▶ Assignment: Could you return only the lines that run from the line with "left elbow: (964, 757)" through the final line of the data, exactly as they stand?

══ Task data

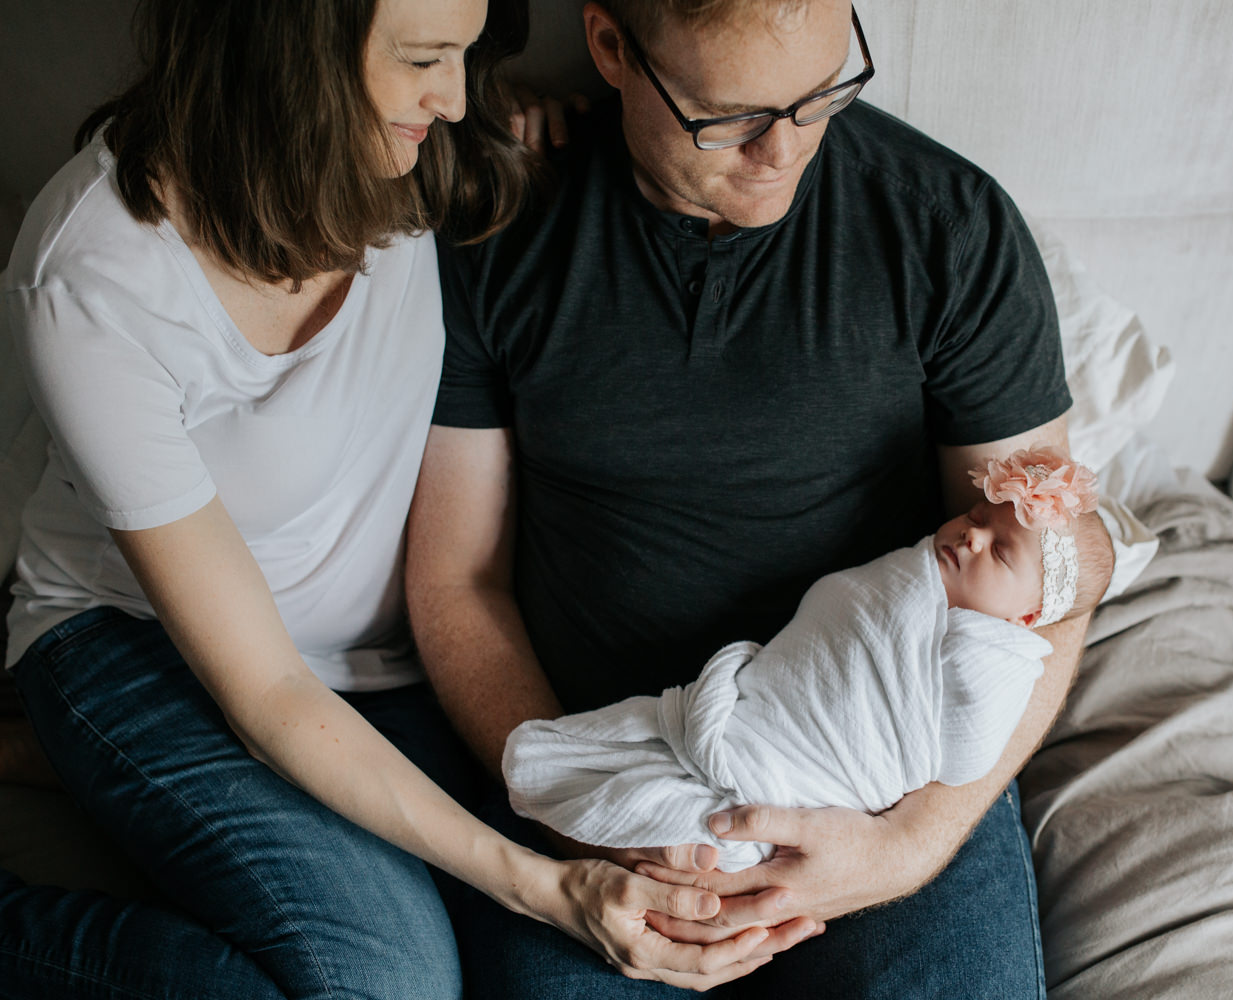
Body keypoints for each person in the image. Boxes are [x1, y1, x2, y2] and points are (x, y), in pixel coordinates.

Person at [0, 0, 785, 996]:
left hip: (380, 668)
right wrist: (548, 888)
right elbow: (267, 693)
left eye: (466, 56)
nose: (454, 96)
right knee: (387, 981)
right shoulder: (94, 277)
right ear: (289, 51)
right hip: (142, 646)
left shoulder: (420, 154)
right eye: (424, 58)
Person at [408, 0, 1091, 994]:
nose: (785, 151)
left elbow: (1051, 579)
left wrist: (911, 844)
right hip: (609, 772)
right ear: (610, 48)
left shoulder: (948, 226)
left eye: (819, 96)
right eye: (729, 116)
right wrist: (588, 817)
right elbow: (457, 579)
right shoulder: (502, 226)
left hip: (882, 780)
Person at [503, 450, 1114, 873]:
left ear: (1026, 618)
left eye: (1000, 552)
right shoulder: (914, 570)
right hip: (751, 704)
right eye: (977, 517)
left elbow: (964, 757)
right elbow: (841, 614)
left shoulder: (999, 656)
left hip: (806, 770)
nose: (970, 537)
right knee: (621, 741)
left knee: (703, 827)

════

▶ Exercise output:
left elbow: (964, 757)
right elbow: (841, 614)
left shoulder: (999, 656)
left hip: (806, 770)
nose: (970, 537)
right knee: (621, 741)
left knee: (703, 827)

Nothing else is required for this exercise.